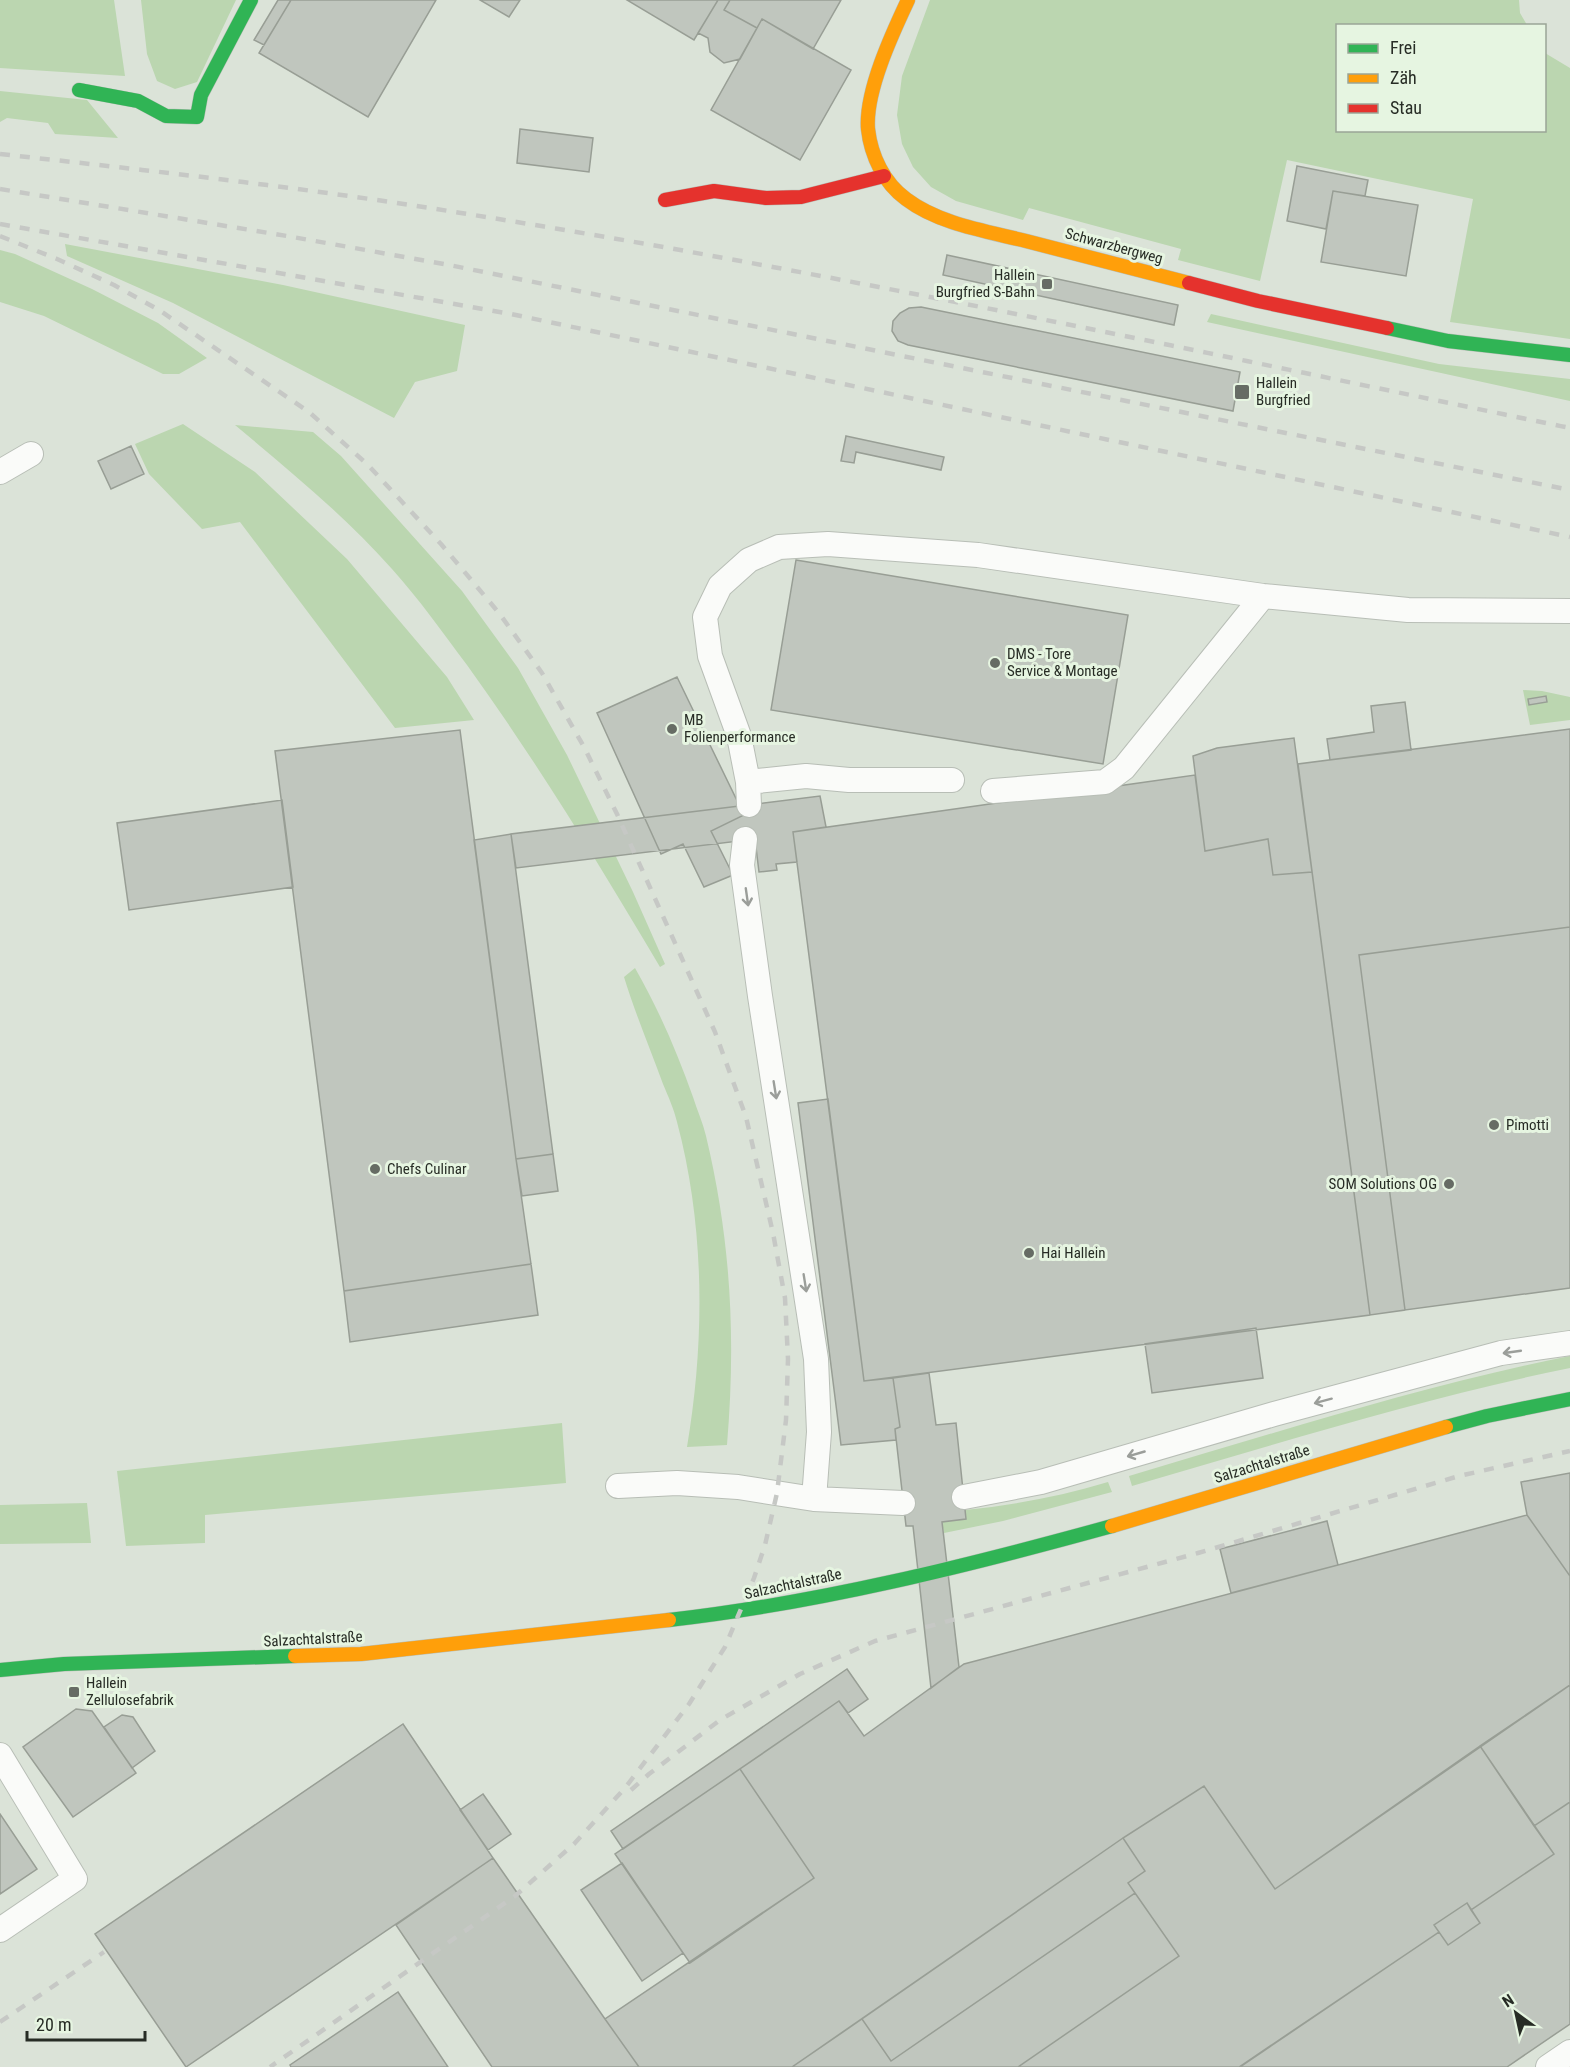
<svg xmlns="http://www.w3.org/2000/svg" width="1570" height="2067" font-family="'Roboto Condensed',sans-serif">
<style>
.green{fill:#bbd6b0}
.building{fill:#c0c6be;stroke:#989e95;stroke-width:1.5}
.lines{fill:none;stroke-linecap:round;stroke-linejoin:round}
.lane-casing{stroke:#b8beb6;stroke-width:26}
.fast-casing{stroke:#b8beb6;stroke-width:15}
.slow-casing{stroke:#b8beb6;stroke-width:15}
.jam-casing{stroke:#b8beb6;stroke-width:15}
.lane{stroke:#fafbf9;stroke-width:24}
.fast{stroke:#30b455;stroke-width:14}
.slow{stroke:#ff9f0a;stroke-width:14}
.jam{stroke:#e5322d;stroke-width:14}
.rail{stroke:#c6c8c5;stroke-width:4.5;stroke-dasharray:10 10;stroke-linecap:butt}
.oneway{stroke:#9b9e9a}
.poi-dot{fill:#666c64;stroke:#e6f5e1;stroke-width:2}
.labels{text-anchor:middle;stroke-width:6;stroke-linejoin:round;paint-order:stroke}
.street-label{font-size:15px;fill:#272c25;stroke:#e6f5e1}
.poi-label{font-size:15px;fill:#272c25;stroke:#e6f5e1;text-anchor:start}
</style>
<rect width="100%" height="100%" fill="#dbe3d8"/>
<path class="green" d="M0,0H114L125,76L0,68Z
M141,0H236L197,82L175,89L157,81L147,54Z
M930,0H1519L1520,13L1527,25L1338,26V130H1544L1545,53L1570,68V339L1450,322L1473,199L1287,160L1260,281L1178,260L1181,249L1029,208L1023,220L956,201L931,187L913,167L902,144L897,115L902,76Z
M0,91L87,100L118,138L55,134L48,123L7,118L0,122Z
M65,244L283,285L465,325L457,371L415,382L394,418L173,303L67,256Z
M0,250L15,254L92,289L158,323L207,358L179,374H163L44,316L0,302Z
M1211,314L1439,364L1570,379V401L1207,322Z
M183,424L255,472L347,559L447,677L474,720L395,728L240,522L202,529L149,474L135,444Z
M235,425L313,432L341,456L462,591L518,668L567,755L633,892L665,964L660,967C599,864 537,762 467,665C443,633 419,599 392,569C345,516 290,471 235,425Z
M1523,690L1542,691L1570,697V720L1530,725Z
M635,968C659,1010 677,1052 693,1097C697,1110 703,1123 706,1136C731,1241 736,1338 727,1445L687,1447C705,1341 705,1227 677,1122C674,1109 668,1096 663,1084C650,1048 635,1013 624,977Z
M1570,1356V1368C1422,1398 1277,1444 1132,1486L1129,1476C1275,1433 1421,1386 1570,1356Z
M562,1423L566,1483L205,1515V1543L126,1546L117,1471Z
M1108,1482L1112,1492L1003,1521L944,1533L942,1522L966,1519L965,1510C1015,1505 1061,1496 1108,1482Z
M87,1503L91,1543L0,1544V1505Z"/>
<path class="building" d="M278,0H291L264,45L254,40Z
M291,0H436L368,117L259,53Z
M480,0H520L509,17Z
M627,0H718L694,40Z
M718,0H730L724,10L757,28L740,59L724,63L710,52L708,38L698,33Z
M730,0H841L813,49L762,19L757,28L724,10Z
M762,19L851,70L800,160L711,110Z
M520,129L593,138L589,172L517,163Z
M1297,166L1368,180L1365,196L1333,191L1326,229L1287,221Z
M1333,191L1418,205L1406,276L1321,262Z
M947,255L1178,305L1174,325L943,275Z
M921,307L1240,372L1233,411L908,345L898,341L892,331L893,321L900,313L909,308Z
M846,436L944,457L941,470L856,452L854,463L841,461Z
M131,446L144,474L111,489L98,461Z
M796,560L1128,615L1103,764L771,710Z
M677,677L744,815L711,831L733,875L704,887L683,844L661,854L597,713Z
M1546,696L1547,702L1529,705L1528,699Z
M1405,702L1411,750L1330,760L1327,739L1374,732L1371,706Z
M1570,729V927L1359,955L1405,1310L1370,1315L1298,764Z
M460,730L516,1159L531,1264L344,1291L275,751Z
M1294,738L1312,872L1273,875L1268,839L1205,851L1193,756L1217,748Z
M1195,775L1205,851L1268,839L1273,875L1312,872L1370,1315L864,1381L793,832Z
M820,796L826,827L793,832L797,862L776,864L777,870L759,872L755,839L516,868L511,834Z
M282,800L293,887L129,910L117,823Z
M511,834L553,1154L516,1159L474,840Z
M1570,927V1288L1405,1310L1359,955Z
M828,1099L864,1381L893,1378L900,1427L895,1429L896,1440L841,1445L798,1103Z
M553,1154L558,1191L522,1196L516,1159Z
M531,1264L538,1315L350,1342L344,1291Z
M1256,1328L1263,1378L1152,1393L1145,1344Z
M929,1373L936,1425L956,1423L966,1519L942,1522L959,1667L931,1688L913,1526H906L895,1429L900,1427L893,1378Z
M1570,1473V1576L1527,1515L1521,1482Z
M1527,1515L1570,1576V1685L1275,1889L1204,1786L1123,1838L792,2067H639L605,2019L814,1878L740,1769L839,1701L864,1736L964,1664Z
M1327,1521L1338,1565L1231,1593L1220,1549Z
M847,1669L868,1699L848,1713L839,1701L623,1849L611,1831Z
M1570,1685V1802L1534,1826L1480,1746Z
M76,1709L92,1711L136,1773L73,1817L23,1747Z
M122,1715L133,1717L155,1751L132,1768L104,1727Z
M403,1724L493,1858L186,2067L95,1934Z
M1480,1746L1554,1854L1471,1910L1467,1903L1434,1925L1439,1932L1239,2067H1018L1179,1956L1128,1883L1145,1871L1123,1838L1204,1786L1275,1889Z
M740,1769L814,1878L690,1963L615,1854Z
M483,1794L511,1834L488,1850L460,1810Z
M1570,1802V2024L1507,2067H1240L1439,1932L1448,1945L1480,1923L1471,1910L1554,1854L1534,1826Z
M0,1814L37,1869L0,1894Z
M1123,1838L1145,1871L1128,1883L1135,1893L891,2061L862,2019Z
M493,1858L605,2019L639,2067H492L396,1925Z
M622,1863L683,1953L642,1981L581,1890Z
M1135,1893L1179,1956L1018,2067H792L862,2019L891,2061Z
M1467,1903L1480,1923L1448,1945L1434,1925Z
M398,1992L448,2067H291L290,2065Z"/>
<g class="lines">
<defs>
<path id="lane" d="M0,472L31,454
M748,782L806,776L849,780H952
M993,791L1105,782L1124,768L1263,596
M749,805L748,782L739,736L710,656L705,617L720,586L749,560L779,547L828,544L978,555L1263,596L1408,610L1570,611
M745,839L742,865L760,996L816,1359L819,1432L814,1499
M618,1486L677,1483L738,1487L814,1499L903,1503
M964,1497L1041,1482L1274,1414L1501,1353L1570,1343
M0,1755L75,1879L0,1930
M1548,2067L1570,2052"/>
<path id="fast" d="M79,90L138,101L166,116L197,117L201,95L251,0
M1387,328L1448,341L1570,355
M1446,1427L1487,1416L1570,1399
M669,1620C819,1603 967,1566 1112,1526
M0,1670L64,1664L295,1656"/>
<path id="slow" d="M908,0C892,34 865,92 868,129C871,156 884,183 906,199C939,224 986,231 1026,241C1080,255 1134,269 1189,283
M1112,1526L1446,1427
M295,1656L361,1654L669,1620"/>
<path id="jam" d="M665,200L714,191L766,198L801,197L884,176
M1189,283L1258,301L1387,328"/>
</defs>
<use href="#lane" class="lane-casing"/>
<use href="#fast" class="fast-casing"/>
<use href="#slow" class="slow-casing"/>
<use href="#jam" class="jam-casing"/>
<use href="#lane" class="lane"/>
<use href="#fast" class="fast"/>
<use href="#slow" class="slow"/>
<use href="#jam" class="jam"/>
<path class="rail" d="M0,154C154,171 308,188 461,213C833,272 1201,352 1570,428
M0,189L287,236L444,264L1570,490
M0,224L511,314L1570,537
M0,236L57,259L114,285L159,310L309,412L368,465L441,544L499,613L542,673L584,747L617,814L715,1032L746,1117L773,1233L785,1298L788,1359L786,1420L777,1493L765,1545L754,1578L725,1647L689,1704L625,1788L574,1844L515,1896L270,2067
M631,1790L649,1774L720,1720L800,1674L875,1641L1198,1553L1459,1476L1570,1451
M0,2022L104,1952"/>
</g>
<defs><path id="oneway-shaft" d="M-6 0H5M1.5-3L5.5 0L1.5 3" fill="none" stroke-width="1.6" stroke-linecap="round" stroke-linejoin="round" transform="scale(1.5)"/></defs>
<g class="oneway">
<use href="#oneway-shaft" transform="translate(747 897) rotate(82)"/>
<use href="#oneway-shaft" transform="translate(775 1090) rotate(81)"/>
<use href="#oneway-shaft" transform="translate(805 1283) rotate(81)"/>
<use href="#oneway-shaft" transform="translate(1512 1352) rotate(172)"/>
<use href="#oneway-shaft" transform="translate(1323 1401) rotate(165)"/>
<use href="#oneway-shaft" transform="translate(1136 1454) rotate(164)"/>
</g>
<g class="poi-dot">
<rect x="1041" y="278" width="12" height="12" rx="3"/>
<rect x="1234" y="384" width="16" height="16" rx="3"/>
<circle cx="995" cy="663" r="6"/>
<circle cx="672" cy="729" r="6"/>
<circle cx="1494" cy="1125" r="6"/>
<circle cx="375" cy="1169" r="6"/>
<circle cx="1449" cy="1184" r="6"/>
<circle cx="1029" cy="1253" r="6"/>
<rect x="68" y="1686" width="12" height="12" rx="3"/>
</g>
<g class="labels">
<g class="street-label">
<text transform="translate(1114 246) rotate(15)" y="5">Schwarzbergweg</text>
<text transform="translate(1262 1464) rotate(-17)" y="5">Salzachtalstraße</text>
<text transform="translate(793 1584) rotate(-12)" y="5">Salzachtalstraße</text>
<text transform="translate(313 1639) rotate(-3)" y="5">Salzachtalstraße</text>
</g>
<g class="poi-label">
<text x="1035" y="280" text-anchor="end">Hallein<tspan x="1035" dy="17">Burgfried S-Bahn</tspan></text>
<text x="1256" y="388">Hallein<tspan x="1256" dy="17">Burgfried</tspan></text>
<text x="1007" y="659">DMS - Tore<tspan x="1007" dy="17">Service &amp; Montage</tspan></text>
<text x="684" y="725">MB<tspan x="684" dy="17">Folienperformance</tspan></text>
<text x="1506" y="1130">Pimotti</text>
<text x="387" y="1174">Chefs Culinar</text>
<text x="1437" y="1189" text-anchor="end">SOM Solutions OG</text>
<text x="1041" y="1258">Hai Hallein</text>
<text x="86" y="1688">Hallein<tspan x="86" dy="17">Zellulosefabrik</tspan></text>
</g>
</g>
<rect x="1336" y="24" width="210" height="108" fill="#e6f5e1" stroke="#9aa596" stroke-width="1.5"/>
<rect x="1348" y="44" width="30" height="9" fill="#30b455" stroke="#9aa596" stroke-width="1.5"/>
<text x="1390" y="54" font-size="18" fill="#272c25">Frei</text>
<rect x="1348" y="74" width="30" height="9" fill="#ff9f0a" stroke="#9aa596" stroke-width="1.5"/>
<text x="1390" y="84" font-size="18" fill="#272c25">Zäh</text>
<rect x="1348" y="104" width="30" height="9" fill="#e5322d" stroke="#9aa596" stroke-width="1.5"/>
<text x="1390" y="114" font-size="18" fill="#272c25">Stau</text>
<g transform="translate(1516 2013) rotate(327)" stroke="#e6f5e1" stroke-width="4.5" paint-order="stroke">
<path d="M0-4.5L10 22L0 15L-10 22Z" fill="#272c25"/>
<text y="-9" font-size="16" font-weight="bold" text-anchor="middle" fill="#272c25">N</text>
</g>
<path d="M27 2031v9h118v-9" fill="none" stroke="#272c25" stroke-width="3"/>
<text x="36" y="2031" font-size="18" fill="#272c25" stroke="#e6f5e1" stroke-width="4.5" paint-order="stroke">20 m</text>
</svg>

━━━━━━━━

THE TASK
Check the entries above line by line and return each one containing the word "middle".

SOLUTION FOR THIS PROBLEM
.labels{text-anchor:middle;stroke-width:6;stroke-linejoin:round;paint-order:stroke}
<text y="-9" font-size="16" font-weight="bold" text-anchor="middle" fill="#272c25">N</text>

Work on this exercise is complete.